賃上げの目安:月額最大1万9千円(条件あり)
今回の改定で実現を目指す賃上げ額の目安は以下のとおりだ。
- 介護従事者全体:月額1.0万円(3.3%)の賃上げ
- 生産性向上・協働化に取り組む事業所の介護職員:さらに月額0.7万円(2.4%)を上乗せ
- 定期昇給(0.2万円)を含む合計では、最大月額1.9万円の引き上げが可能となる
「月額1.9万円」はあくまで上位区分を取得した場合の上限であり、実際の支給額は加算区分・事業所規模・対象スタッフ数によって異なる。事業所ごとの試算は早めに行っておくことが望ましい。
上乗せ算定に必要な「特例要件」とは
加算の上位区分(Ⅰロ・Ⅱロ)を取得するには、「生産性向上や協働化の取組」という特例要件を満たす必要がある。具体的には以下のいずれかに該当することが求められる。

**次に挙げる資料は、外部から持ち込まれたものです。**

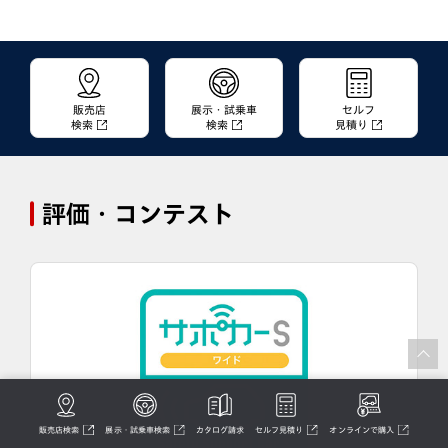
販売店
展示・試乗車
セルフ
検索
検索
見積り
評価・コンテスト
販売店検索
展示・試乗車検索
カタログ請求
セルフ見積り
オンラインで購入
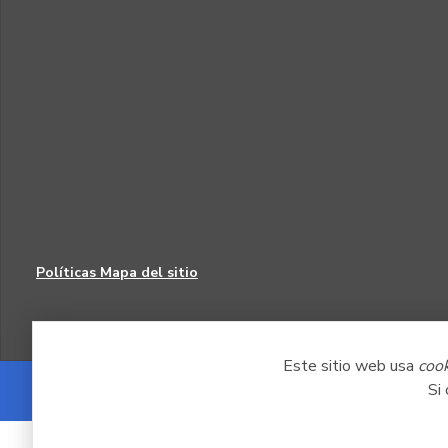
Políticas
Mapa del sitio
Este sitio web usa
coo
Si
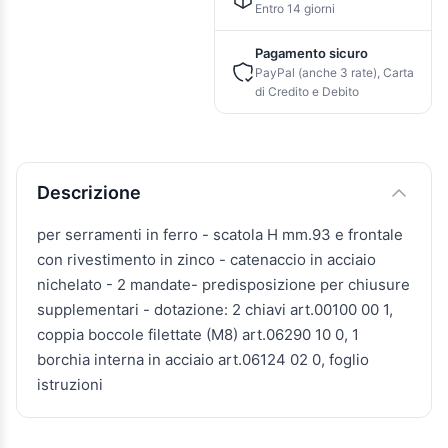
Entro 14 giorni
Pagamento sicuro
PayPal (anche 3 rate), Carta
di Credito e Debito
Descrizione e caratteristiche
Descrizione
per serramenti in ferro - scatola H mm.93 e frontale
con rivestimento in zinco - catenaccio in acciaio
nichelato - 2 mandate- predisposizione per chiusure
supplementari - dotazione: 2 chiavi art.00100 00 1,
coppia boccole filettate (M8) art.06290 10 0, 1
borchia interna in acciaio art.06124 02 0, foglio
istruzioni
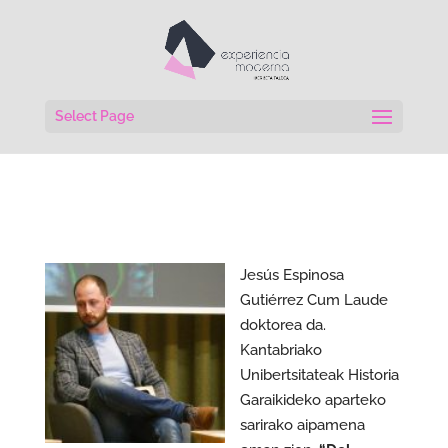
Select Page
Jesús Espinosa
Gutiérrez Cum Laude
doktorea da.
Kantabriako
Unibertsitateak Historia
Garaikideko aparteko
sarirako aipamena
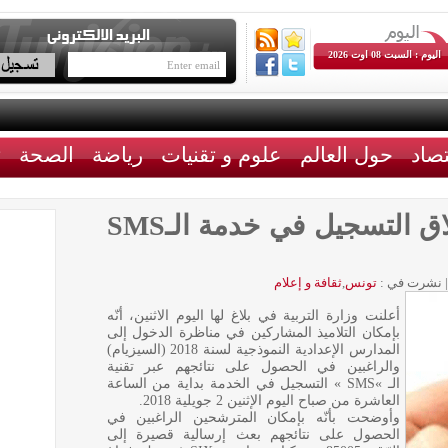
اليوم : السبت 08 اوت 2026
تصاد
حول العالم
علوم و تقنيات
رياضة
الصحة
ث
مناظرة السيزيام: انطلاق التسجيل في خدمة الـSMS
|
نشرت في :
تونس
,
ثقافة و إعلام
أعلنت وزارة التربية في بلاغ لها اليوم الاثنين، أنّه
بإمكان التلاميذ المشاركين في مناظرة الدخول إلى
المدارس الإعدادية النموذجية لسنة 2018 (السيزيام)
والراغبين في الحصول على نتائجهم عبر تقنية
الـ »SMS » التسجيل في الخدمة بداية من الساعة
العاشرة من صباح اليوم الإثنين 2 جويلية 2018.
وأوضحت بأنّه بإمكان المترشحين الراغبين في
الحصول على نتائجهم بعث إرسالية قصيرة إلى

- 訪問・通所サービス等:ケアプランデータ連携システムに加入し、実績を報告すること
- 施設サービス等:生産性向上推進体制加算(ⅠまたはⅡ)を取得し、実績を報告すること
- 社会福祉連携推進法人に所属していること
ケアプランデータ連携システムへの加入や生産性向上推進体制加算の取得には一定の準備期間が必要だ。加算の上乗せを目指す場合は、施行日の2026年6月を見据えて今からシステム整備・体制構築を進めることが不可欠となる。
事業所が今すぐ取り組むべき準備
施行まで3ヶ月を切った今、事業所の管理者・担当者が優先すべき行動は大きく3点だ。
- ① 現行の加算区分の確認:自施設がどの加算区分を取得しているか、今回の改定で対象になる職種・サービスがあるかを確認する
- ② 計画書の提出準備:新たに対象となるサービスは2026年6月15日、既存対象サービスは2026年4月15日までに計画書を提出する必要がある(各自治体の指示を必ず確認)
- ③ 特例要件の充足確認:上位区分を目指す場合は、ケアプランデータ連携システムへの加入や生産性向上推進体制の整備を今すぐ開始する
介護報酬改定の詳細な告示・通知は厚生労働省の公式サイトで順次公開されている。自治体からの個別案内も合わせて確認し、手続きの漏れがないよう注意されたい。
まとめ
2026年6月施行の介護報酬臨時改定は、処遇改善加算の対象を「介護従事者全体」へ拡大し、訪問看護・訪問リハビリ・ケアマネジャーも初めて算定対象となる歴史的な改定だ。月額最大1.9万円の賃上げ実現には事業所ごとの要件確認と計画書提出が不可欠であり、準備に時間を要する特例要件への対応も含め、今すぐ行動に移すことが求められる。人材確保と経営の安定化を両立するために、この機会を最大限に活用してほしい。